Source records:
- - - - -

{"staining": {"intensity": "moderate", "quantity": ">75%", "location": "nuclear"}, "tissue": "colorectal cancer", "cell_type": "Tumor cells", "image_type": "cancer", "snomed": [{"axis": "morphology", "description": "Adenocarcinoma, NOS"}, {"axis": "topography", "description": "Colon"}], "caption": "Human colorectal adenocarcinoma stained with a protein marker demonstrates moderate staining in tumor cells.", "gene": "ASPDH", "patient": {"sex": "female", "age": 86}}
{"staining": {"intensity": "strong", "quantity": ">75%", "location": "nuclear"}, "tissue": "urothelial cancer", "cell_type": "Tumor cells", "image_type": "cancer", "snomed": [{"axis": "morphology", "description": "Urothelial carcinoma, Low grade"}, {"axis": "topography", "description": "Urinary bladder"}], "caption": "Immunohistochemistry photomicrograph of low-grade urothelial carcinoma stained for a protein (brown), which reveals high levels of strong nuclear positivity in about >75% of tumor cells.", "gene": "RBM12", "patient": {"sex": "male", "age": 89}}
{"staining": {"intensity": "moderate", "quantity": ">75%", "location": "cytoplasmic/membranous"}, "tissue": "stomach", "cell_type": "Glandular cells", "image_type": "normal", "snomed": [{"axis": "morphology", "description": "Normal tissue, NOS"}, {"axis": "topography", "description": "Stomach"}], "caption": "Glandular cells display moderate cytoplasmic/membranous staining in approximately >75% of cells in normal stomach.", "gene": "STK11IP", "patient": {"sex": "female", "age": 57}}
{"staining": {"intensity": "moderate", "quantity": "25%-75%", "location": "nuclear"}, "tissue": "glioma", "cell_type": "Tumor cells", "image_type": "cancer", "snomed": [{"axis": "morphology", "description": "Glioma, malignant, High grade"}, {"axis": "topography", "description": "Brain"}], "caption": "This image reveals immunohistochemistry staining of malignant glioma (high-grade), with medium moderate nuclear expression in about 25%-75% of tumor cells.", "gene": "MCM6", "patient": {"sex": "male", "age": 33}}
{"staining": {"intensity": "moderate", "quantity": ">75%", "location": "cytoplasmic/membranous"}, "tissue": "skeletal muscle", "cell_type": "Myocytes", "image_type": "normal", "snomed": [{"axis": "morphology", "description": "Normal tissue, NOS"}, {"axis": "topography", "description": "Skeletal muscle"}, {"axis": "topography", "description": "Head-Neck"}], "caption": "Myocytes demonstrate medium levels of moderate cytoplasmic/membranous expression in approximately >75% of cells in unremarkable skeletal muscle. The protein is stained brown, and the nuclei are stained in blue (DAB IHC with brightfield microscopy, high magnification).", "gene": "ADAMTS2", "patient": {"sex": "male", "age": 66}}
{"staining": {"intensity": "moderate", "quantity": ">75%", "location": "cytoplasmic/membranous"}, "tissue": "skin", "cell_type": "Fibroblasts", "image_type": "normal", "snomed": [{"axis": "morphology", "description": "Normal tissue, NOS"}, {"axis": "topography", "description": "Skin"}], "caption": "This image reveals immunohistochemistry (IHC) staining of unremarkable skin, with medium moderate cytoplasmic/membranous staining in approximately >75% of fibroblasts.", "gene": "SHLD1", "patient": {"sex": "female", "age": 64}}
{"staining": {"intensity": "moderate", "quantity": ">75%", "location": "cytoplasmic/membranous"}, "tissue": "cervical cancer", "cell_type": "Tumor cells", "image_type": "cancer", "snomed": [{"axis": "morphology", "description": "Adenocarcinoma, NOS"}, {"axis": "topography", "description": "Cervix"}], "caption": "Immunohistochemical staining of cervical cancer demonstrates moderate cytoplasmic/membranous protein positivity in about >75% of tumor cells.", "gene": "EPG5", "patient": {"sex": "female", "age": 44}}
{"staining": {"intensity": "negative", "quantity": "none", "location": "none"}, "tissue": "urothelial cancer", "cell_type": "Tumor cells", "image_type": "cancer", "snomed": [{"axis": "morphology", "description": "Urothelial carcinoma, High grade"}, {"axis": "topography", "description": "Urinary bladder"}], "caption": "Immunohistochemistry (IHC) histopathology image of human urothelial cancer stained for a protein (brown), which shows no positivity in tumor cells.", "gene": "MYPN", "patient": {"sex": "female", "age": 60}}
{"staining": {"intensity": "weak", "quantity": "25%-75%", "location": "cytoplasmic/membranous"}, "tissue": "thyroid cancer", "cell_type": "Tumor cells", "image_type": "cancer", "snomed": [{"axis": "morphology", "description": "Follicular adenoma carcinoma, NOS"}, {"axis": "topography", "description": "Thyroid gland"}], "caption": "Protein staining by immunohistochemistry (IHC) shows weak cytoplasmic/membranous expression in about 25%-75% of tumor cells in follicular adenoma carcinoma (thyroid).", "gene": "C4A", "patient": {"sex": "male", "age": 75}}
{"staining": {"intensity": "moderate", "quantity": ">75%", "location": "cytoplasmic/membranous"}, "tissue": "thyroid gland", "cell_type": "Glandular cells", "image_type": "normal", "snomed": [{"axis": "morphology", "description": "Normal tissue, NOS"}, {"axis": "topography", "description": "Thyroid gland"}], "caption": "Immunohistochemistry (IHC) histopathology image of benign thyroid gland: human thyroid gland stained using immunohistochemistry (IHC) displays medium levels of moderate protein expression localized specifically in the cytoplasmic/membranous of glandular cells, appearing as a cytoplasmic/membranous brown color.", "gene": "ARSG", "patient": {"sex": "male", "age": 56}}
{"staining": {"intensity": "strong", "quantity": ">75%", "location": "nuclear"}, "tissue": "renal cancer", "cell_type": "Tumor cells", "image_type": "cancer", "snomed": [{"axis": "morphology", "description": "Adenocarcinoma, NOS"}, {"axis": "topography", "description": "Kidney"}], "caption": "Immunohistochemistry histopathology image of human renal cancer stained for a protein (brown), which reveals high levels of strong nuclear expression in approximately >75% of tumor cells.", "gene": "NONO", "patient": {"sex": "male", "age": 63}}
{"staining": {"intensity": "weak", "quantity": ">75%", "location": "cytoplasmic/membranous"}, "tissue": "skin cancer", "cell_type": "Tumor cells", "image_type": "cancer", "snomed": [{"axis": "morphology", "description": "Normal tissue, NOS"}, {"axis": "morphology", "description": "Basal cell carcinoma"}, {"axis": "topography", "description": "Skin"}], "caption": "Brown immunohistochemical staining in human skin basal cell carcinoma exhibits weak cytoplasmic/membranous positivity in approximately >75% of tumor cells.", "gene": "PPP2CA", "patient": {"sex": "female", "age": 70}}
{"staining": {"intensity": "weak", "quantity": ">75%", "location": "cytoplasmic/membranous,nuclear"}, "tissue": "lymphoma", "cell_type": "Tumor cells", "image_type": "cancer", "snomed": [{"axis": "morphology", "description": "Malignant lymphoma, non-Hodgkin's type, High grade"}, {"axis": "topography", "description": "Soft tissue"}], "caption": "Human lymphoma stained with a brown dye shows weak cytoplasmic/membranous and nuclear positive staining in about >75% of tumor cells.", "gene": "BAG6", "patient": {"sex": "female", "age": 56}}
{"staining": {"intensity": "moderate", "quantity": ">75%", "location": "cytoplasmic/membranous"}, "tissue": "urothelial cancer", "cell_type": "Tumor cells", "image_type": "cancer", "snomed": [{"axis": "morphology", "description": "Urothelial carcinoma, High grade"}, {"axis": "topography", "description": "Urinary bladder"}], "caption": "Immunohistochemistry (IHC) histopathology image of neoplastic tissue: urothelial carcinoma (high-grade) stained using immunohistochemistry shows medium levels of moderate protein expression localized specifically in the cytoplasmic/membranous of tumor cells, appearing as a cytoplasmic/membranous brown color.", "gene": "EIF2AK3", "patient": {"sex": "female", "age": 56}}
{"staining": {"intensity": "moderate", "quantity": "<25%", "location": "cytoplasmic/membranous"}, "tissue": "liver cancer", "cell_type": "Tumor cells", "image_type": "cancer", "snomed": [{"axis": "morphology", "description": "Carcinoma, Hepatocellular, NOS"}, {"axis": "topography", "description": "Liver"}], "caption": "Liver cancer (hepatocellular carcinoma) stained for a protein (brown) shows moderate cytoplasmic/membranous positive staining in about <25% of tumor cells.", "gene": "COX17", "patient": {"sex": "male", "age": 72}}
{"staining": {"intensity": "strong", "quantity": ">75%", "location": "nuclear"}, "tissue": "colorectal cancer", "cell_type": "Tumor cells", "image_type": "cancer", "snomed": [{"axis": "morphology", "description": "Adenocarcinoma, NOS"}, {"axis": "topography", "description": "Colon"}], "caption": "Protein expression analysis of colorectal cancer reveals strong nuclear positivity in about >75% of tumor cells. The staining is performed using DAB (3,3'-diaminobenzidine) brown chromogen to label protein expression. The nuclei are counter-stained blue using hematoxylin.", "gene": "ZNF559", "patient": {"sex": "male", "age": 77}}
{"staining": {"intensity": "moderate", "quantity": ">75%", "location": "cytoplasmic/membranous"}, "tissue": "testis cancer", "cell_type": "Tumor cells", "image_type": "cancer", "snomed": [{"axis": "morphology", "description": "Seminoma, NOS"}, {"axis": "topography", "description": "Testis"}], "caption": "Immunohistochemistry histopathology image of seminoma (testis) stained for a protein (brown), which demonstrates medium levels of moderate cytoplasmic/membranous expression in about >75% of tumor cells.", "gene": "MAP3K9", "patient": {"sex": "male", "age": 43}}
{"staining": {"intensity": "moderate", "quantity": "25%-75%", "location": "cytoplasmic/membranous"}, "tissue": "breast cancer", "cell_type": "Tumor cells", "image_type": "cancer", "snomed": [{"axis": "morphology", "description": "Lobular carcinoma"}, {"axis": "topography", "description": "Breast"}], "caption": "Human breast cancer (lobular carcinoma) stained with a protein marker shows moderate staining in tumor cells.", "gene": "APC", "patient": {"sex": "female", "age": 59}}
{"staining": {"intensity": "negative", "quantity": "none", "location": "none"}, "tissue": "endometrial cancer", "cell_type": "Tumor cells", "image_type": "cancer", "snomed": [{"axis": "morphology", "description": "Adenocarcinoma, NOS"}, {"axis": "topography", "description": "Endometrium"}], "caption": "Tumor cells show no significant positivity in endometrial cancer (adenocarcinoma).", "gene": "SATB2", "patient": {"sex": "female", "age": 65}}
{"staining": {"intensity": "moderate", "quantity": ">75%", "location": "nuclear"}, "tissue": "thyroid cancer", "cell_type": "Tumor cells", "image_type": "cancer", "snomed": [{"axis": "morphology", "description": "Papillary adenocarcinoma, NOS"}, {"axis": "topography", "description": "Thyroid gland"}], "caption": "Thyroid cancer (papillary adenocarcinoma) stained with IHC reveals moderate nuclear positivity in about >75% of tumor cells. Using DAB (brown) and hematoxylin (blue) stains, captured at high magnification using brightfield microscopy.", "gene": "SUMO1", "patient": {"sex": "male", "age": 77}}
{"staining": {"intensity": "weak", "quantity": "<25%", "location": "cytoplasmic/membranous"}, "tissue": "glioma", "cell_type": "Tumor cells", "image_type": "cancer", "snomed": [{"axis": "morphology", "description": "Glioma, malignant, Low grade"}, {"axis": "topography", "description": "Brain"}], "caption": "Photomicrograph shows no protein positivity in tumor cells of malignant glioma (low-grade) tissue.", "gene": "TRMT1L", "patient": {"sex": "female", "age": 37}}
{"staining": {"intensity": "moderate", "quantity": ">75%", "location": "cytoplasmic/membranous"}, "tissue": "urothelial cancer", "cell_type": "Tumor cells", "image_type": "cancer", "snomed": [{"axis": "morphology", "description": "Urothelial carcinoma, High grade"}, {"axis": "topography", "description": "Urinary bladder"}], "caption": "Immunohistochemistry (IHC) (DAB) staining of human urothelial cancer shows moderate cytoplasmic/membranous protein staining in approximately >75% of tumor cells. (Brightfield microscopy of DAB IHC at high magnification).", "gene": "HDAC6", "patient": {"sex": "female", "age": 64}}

- - - - -

Exercise prompt: Would you set down, word for word, the lines from the opening of the entries above through the line with "cells display moderate", both included, and no others?

Written solution:
{"staining": {"intensity": "moderate", "quantity": ">75%", "location": "nuclear"}, "tissue": "colorectal cancer", "cell_type": "Tumor cells", "image_type": "cancer", "snomed": [{"axis": "morphology", "description": "Adenocarcinoma, NOS"}, {"axis": "topography", "description": "Colon"}], "caption": "Human colorectal adenocarcinoma stained with a protein marker demonstrates moderate staining in tumor cells.", "gene": "ASPDH", "patient": {"sex": "female", "age": 86}}
{"staining": {"intensity": "strong", "quantity": ">75%", "location": "nuclear"}, "tissue": "urothelial cancer", "cell_type": "Tumor cells", "image_type": "cancer", "snomed": [{"axis": "morphology", "description": "Urothelial carcinoma, Low grade"}, {"axis": "topography", "description": "Urinary bladder"}], "caption": "Immunohistochemistry photomicrograph of low-grade urothelial carcinoma stained for a protein (brown), which reveals high levels of strong nuclear positivity in about >75% of tumor cells.", "gene": "RBM12", "patient": {"sex": "male", "age": 89}}
{"staining": {"intensity": "moderate", "quantity": ">75%", "location": "cytoplasmic/membranous"}, "tissue": "stomach", "cell_type": "Glandular cells", "image_type": "normal", "snomed": [{"axis": "morphology", "description": "Normal tissue, NOS"}, {"axis": "topography", "description": "Stomach"}], "caption": "Glandular cells display moderate cytoplasmic/membranous staining in approximately >75% of cells in normal stomach.", "gene": "STK11IP", "patient": {"sex": "female", "age": 57}}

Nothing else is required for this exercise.